Jenefes cierra las puertas de la Legislatura para no escuchar a los trabajadores
En la jornada de ayer un grupo de legisladores invitó a los representantes de la Intersindical a la Legislatura de la provincia para que dialoguen sobre la problemática y la lucha gremial que llevan a cabo. Pero insólitamente, cuando concurrieron a la Casa de Piedra se encontraron con que estaba cerrada, ningún empleado pudo ingresar a trabajar supuestamente porque se había ordenado la “desinfección” de la misma.
Adentro de la Cámara un centenar de policías eran retenidos desde primera hora de la mañana y los legisladores de la oposición debieron recurrir nuevamente a las escalinatas de la Legislatura para atender a los gremios.
En la mañana de hoy únicamente se presentaron referentes de los partidos de la oposición, Unidos y Organizados, Lyder y la Unión Cívica Radical quienes improvisaron una mesa de diálogo en la puerta de la legislatura ante la imposibilidad de acceder al recinto.

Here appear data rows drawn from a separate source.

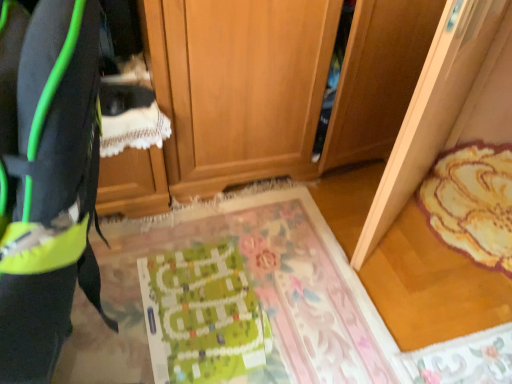
Question: Is green paper at center at the back of green fabric mat at center, which is the second mat in right-to-left order?

Choices:
 (A) yes
 (B) no

Answer: (B)

Question: Considering the relative sizes of green fabric mat at center, which is the second mat in right-to-left order, and green paper at center in the image provided, is green fabric mat at center, which is the second mat in right-to-left order, bigger than green paper at center?

Choices:
 (A) yes
 (B) no

Answer: (A)

Question: Can you confirm if green fabric mat at center, which is the second mat in right-to-left order, is wider than green paper at center?

Choices:
 (A) yes
 (B) no

Answer: (A)

Question: Can you confirm if green fabric mat at center, arranged as the 1th mat when viewed from the left, is smaller than green paper at center?

Choices:
 (A) no
 (B) yes

Answer: (A)

Question: From the image's perspective, would you say green fabric mat at center, which is the second mat in right-to-left order, is positioned over green paper at center?

Choices:
 (A) yes
 (B) no

Answer: (A)

Question: Is floral fabric rug at right, which ranks as the 2th mat in left-to-right order, taller or shorter than neon green fabric at left?

Choices:
 (A) short
 (B) tall

Answer: (A)

Question: Considering the positions of point pyautogui.click(x=508, y=187) and point pyautogui.click(x=10, y=248), is point pyautogui.click(x=508, y=187) closer or farther from the camera than point pyautogui.click(x=10, y=248)?

Choices:
 (A) farther
 (B) closer

Answer: (A)

Question: Relative to neon green fabric at left, is floral fabric rug at right, which ranks as the 2th mat in left-to-right order, in front or behind?

Choices:
 (A) behind
 (B) front

Answer: (A)

Question: From the image's perspective, is floral fabric rug at right, which ranks as the 2th mat in left-to-right order, positioned above or below neon green fabric at left?

Choices:
 (A) below
 (B) above

Answer: (B)

Question: Is floral fabric rug at right, which ranks as the 2th mat in left-to-right order, inside the boundaries of green paper at center, or outside?

Choices:
 (A) outside
 (B) inside

Answer: (A)

Question: In terms of height, does floral fabric rug at right, positioned as the first mat in right-to-left order, look taller or shorter compared to green paper at center?

Choices:
 (A) short
 (B) tall

Answer: (B)

Question: From a real-world perspective, is floral fabric rug at right, positioned as the first mat in right-to-left order, above or below green paper at center?

Choices:
 (A) above
 (B) below

Answer: (A)

Question: Based on their sizes in the image, would you say floral fabric rug at right, positioned as the first mat in right-to-left order, is bigger or smaller than green paper at center?

Choices:
 (A) small
 (B) big

Answer: (B)

Question: In terms of size, does wooden cabinet at center appear bigger or smaller than neon green fabric at left?

Choices:
 (A) big
 (B) small

Answer: (A)

Question: Is wooden cabinet at center in front of or behind neon green fabric at left in the image?

Choices:
 (A) behind
 (B) front

Answer: (A)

Isolda Calsina, con respecto a la reunión que debían mantener con los gremios en la mañana de hoy dijo en diálogo con Radio 2, que “habíamos asumido el compromiso de favorecer al diálogo y hasta las 9 de la noche de ayer no lo habían hecho. Estaban todos comunicados, sabían que veníamos a los 8,30 y curiosamente apareció la legislatura cerrada. El gobierno está echando leña al fuego, esto es claramente es una actitud para que se generalice la violencia en la provincia. Es incomprensible que el gobierno empuje a la violencia, pero es la errónea salida para deslegitimar una protesta que es justa".
Dijo además que "sabemos que existe la inflación, que los trabajadores necesitan recomponer sus salarios y el gobierno que tiene incapacidad de obtener fondos, que se limita a decir que no hay, que se limite a responder lo mismo, sinceramente no quiere escuchar y por eso cierra la puerta al pueblo”.
Agregó que a pesar de todo, “igual al pueblo no se lo puede calla, nosotros somos sus representantes. Vamos a estar aquí dialogando con los gremios, la verdad que no nos afecta el lugar donde tengamos que reunirnos. Vamos hablar con el pueblo donde sea, no nos van a silenciar ni impedir que los representantes mantengamos la paz en el reclamo”.
Calificó como “desatino” y “una locura del gobierno, no esperábamos que el vice gobernador nos cierre las puertas de la casa del pueblo, es absolutamente lamentable”.